For developers: the current rational choice is Opus 4.8 for serious agentic and knowledge-work applications, with Sonnet for high-volume use cases where cost per call matters. Mythos is worth watching, if it's even a significant step above Opus, it would reshape what's possible in autonomous workflows.
Ready to build with Claude Opus 4.8?
Access Anthropic models through AI/ML API and integrate the latest Claude into your product in minutes.
Frequently asked questions
What is the Claude Opus 4.8 model string for the API?
The official model identifier is claude-opus-4-8. Pass this as the model parameter in any Anthropic API call. It works identically to previous Opus model strings — if you're migrating from Opus 4.7 (claude-opus-4-7), swapping the string is the only change required in most integrations.
Is Claude Opus 4.8 more expensive than Opus 4.7?
No. Standard pricing is unchanged at $5 per million input tokens and $25 per million output tokens — the same as Opus 4.7. Fast mode pricing actually dropped: it now costs $10 input / $50 output per million tokens, which is three times cheaper than fast mode was for previous Opus models, while running at 2.5× the standard speed.
What does Effort Control actually do, and which plans get it?
Effort Control is a new setting in claude.ai and Cowork that sits next to the model selector. It lets you choose how much thinking and token usage Claude applies to a given response. Higher effort produces better results; lower effort responds faster and uses rate limit more slowly. There are three levels: High (default — best quality/speed balance), Extra (recommended for difficult or complex tasks, available as xhigh in Claude Code), and Max (maximum token spend for critical deliverables). Effort Control is available on all plans — Free, Pro, Team, and Enterprise.
How does Opus 4.8 compare to Opus 4.7 on coding tasks specifically?
The headline improvement is a four-fold reduction in silent coding errors — Opus 4.8 is four times less likely than 4.7 to produce flawed code without flagging the flaw itself. On CursorBench (Cursor's internal evaluation), 4.8 outperforms all prior Opus versions at every effort level, with meaningfully more efficient tool calling — fewer steps to reach the same outcome. On Terminal-Bench 2.1, 4.8 scores higher than 4.7 using the Terminus-2 public harness. It also fixed comment-verbosity and tool-calling issues that teams like Cognition reported with Opus 4.7.

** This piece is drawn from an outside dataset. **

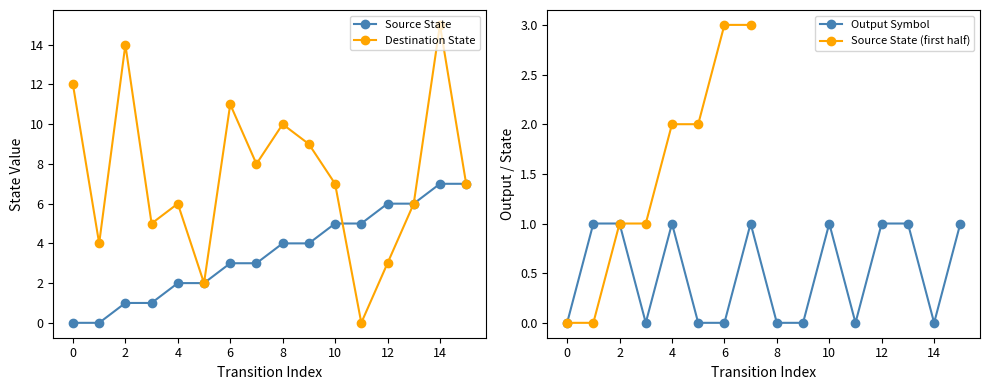

Between 6 and 11, which series saw the biggest shift?

destination_state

When will Claude Mythos be available to all users?
Anthropic hasn't announced a firm date. As of the Opus 4.8 release (May 28, 2026), Claude Mythos Preview is available only to a small number of organizations through Project Glasswing, currently focused on cybersecurity research use cases. Anthropic says they expect to bring Mythos-class models to all customers "in the coming weeks" once the required cyber safeguards are finalized. Given they used the phrase "swift progress," a general release sometime in June or July 2026 is plausible — but unconfirmed.